It’s the final Blitz Weekend of Alberta Theatre Projects’ Festival of New Canadian Plays, which means there are four plays to take in before ATP turns the lights out on the playRites Festival for good, and instead include new Canadian plays in their regular programming.
There are no less than three chances (to take in Anita’s Majumdar’s Same Same But Different, the only musical on the roster (2 shows today - including one right now as I write this – and 1 tomorrow afternoon). It’s a take on the Bollywood musical, and in particular its influence on shadism (racism based on skin-tone), due to its promotion of fairer-skinned actors. Anita has been an outspoken opponent of the practice, enough that she’s even referenced in the wiki article on the subject. I was surprised to learn in researching this article, that India is one of the world’s largest markets for skin-lightening creams (particularly targeted at women to improve their romantic/marriage prospects) and that sales of such creams surpass those for tea and Coke.

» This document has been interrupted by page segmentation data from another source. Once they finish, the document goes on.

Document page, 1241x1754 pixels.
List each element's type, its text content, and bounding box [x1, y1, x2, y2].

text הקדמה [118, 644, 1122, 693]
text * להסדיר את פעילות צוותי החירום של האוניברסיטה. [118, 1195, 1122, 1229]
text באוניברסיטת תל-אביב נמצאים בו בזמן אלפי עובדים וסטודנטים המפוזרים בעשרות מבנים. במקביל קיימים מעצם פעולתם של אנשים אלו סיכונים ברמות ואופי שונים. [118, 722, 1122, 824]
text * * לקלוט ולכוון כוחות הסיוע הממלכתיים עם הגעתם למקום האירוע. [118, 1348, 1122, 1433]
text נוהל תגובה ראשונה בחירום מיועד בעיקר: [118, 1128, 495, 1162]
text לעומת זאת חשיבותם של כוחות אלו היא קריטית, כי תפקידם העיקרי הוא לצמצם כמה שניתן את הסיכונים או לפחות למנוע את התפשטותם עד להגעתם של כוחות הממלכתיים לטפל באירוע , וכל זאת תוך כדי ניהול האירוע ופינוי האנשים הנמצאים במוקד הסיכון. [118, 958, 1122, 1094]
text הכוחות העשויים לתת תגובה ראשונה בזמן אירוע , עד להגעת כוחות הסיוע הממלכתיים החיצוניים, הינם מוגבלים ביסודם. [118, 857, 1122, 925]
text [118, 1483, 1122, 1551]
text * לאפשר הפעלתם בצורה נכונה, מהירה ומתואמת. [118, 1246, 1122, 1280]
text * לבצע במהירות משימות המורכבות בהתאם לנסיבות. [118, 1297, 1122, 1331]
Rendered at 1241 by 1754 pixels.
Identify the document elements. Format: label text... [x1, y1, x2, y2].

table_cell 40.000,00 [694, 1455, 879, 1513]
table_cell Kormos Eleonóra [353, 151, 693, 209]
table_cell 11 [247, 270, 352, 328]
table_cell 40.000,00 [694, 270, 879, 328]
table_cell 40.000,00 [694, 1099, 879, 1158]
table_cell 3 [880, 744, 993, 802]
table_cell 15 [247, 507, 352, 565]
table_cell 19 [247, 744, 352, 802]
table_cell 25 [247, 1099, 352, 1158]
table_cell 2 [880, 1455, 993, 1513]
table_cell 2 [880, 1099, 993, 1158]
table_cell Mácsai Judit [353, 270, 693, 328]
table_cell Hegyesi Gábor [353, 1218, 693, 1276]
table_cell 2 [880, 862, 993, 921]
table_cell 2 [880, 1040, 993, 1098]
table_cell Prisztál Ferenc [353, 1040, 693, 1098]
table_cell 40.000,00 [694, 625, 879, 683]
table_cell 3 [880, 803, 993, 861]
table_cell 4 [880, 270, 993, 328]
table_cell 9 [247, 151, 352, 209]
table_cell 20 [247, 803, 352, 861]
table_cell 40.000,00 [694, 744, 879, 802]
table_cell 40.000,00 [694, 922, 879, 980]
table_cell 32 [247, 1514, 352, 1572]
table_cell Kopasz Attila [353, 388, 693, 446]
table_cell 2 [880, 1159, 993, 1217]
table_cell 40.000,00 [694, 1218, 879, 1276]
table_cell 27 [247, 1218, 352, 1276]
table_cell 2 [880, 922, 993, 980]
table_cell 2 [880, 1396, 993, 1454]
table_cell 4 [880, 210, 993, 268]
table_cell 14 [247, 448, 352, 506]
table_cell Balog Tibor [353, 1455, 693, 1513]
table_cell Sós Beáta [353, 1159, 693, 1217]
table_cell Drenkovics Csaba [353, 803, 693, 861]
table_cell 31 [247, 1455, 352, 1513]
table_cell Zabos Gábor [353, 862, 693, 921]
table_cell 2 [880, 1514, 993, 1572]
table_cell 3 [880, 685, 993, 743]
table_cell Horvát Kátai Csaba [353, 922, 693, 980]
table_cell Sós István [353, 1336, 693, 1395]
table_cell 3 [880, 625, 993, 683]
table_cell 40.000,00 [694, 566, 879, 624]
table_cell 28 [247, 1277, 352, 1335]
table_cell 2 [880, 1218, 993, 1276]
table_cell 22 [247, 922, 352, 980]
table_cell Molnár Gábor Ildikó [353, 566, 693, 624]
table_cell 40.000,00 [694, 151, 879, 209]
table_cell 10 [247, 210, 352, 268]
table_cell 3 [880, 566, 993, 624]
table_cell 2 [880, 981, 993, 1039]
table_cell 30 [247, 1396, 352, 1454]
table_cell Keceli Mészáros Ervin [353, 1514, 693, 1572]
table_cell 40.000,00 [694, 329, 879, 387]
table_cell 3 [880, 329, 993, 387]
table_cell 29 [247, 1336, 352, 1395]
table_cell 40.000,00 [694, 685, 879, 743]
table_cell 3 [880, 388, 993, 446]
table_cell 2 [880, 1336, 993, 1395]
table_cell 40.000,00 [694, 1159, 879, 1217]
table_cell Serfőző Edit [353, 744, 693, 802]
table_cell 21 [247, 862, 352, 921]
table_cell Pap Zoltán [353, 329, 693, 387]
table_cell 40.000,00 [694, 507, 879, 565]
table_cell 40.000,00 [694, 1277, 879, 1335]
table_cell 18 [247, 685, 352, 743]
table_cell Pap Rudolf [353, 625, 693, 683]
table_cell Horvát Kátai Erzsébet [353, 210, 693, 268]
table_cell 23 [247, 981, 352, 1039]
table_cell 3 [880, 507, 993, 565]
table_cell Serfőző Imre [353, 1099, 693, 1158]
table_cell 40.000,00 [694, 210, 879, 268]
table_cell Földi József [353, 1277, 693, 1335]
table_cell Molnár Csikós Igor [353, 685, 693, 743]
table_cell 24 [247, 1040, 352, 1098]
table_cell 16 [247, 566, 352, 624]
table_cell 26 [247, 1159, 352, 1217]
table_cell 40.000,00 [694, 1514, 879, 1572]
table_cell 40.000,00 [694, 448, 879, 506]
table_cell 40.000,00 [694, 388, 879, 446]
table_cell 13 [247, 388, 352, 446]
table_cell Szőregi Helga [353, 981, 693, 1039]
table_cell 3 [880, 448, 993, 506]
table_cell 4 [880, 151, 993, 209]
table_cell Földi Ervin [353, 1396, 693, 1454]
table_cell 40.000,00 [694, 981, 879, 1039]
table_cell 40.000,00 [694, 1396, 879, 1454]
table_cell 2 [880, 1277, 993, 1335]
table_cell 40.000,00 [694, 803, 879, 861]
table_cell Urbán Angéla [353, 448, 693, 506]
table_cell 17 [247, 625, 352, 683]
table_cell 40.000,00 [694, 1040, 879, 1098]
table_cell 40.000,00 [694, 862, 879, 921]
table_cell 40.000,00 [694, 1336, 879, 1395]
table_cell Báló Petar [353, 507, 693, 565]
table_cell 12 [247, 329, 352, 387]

In honour of Anita’s show, I had every intention of writing a semi-intelligent article about Bollywood musicals. I knew Bollywood is the term used for the Hindi-language film industry based in Mumbai (formerly Bombay), and that the films are often family-friendly romances and melodramas with extended song-and-dance sequences, but never having seen more than clips of them, that’s about all I knew. Once I started reading up on them, I realized that there’s an awful lot of information available, and that I really have nothing to add to what’s already out there on-line if you care to look. I did pick up a few tidbits along the way, however, that may be interesting to you as well:
- Unlike Hollywood, from which it gets its name, “Bollywood” does not exist as a physical place. The term came into being in the 1970’s when India overtook the US as the world’s largest film producer. The naming scheme for “Bollywood” was inspired by “Tollywood”, the name that was used as early as 1932 to refer to the cinema of West Bengal, based in Tollygunge, Calcutta.
- Credit for the revival of the modern western movie musical (e.g. Chicago, The Producers, Hairspray, Sweeney Todd, The Phantom of the Opera, and Mamma Mia!) can be attributed to Bollywood’s influence on 2001’s Moulin Rouge! which included traditional Bollywood elements.
- Bollywood film music (called filmi music) is generally pre-recorded by professional singers, with the actors lip-synching the words, often while dancing. Unlike early American movie musicals, these singers are prominently featured in the opening credits and even have their own fan-bases (if that had been the case here, Marnie Nixon would be a household name today – see my article entitled “Movies to Musicals – CSI or What Do These Movie-Musical Stars Have in Common? ” for some reason my internal links aren’t working).
- There is a big market for Bollywood films in South Asian communities around the world, and Americans see more films from India than from any other non-English speaking country
- Indian audiences are increasingly interested in seeing films depicting foreign places. Many Bollywood films since the 1990’s have been largely or entirely shot in New York, Los Angeles, Vancouver and Toronto.
I suppose my one big take-away is how big Bollywood really is. Like most westerners, I forget that a large part of the world does not speak English as a first language and that there’s a whole world of culture out there, including musical theatre culture, that we never – or rarely – get a glimpse of.